** PROVIDED RECORDS follows **
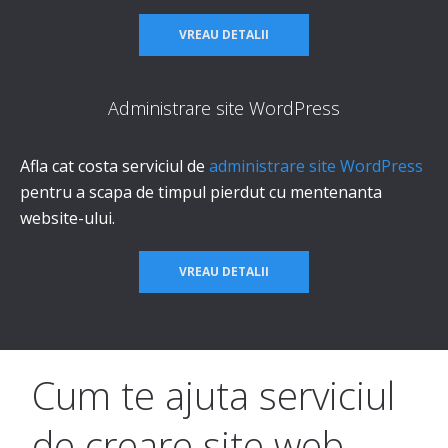
VREAU DETALII
Administrare site WordPress
Afla cat costa serviciul de
administrare site WordPress
pentru a scapa de timpul pierdut cu mentenanta
website-ului.
VREAU DETALII
Cum te ajuta serviciul
de creare site web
** End of PROVIDED RECORDS **
Print exactly the lines above, starting at the line that contains "website-ului." and ending with the last line of the records, both included.

--- ANSWER SPACE ---
website-ului.
VREAU DETALII
Cum te ajuta serviciul
de creare site web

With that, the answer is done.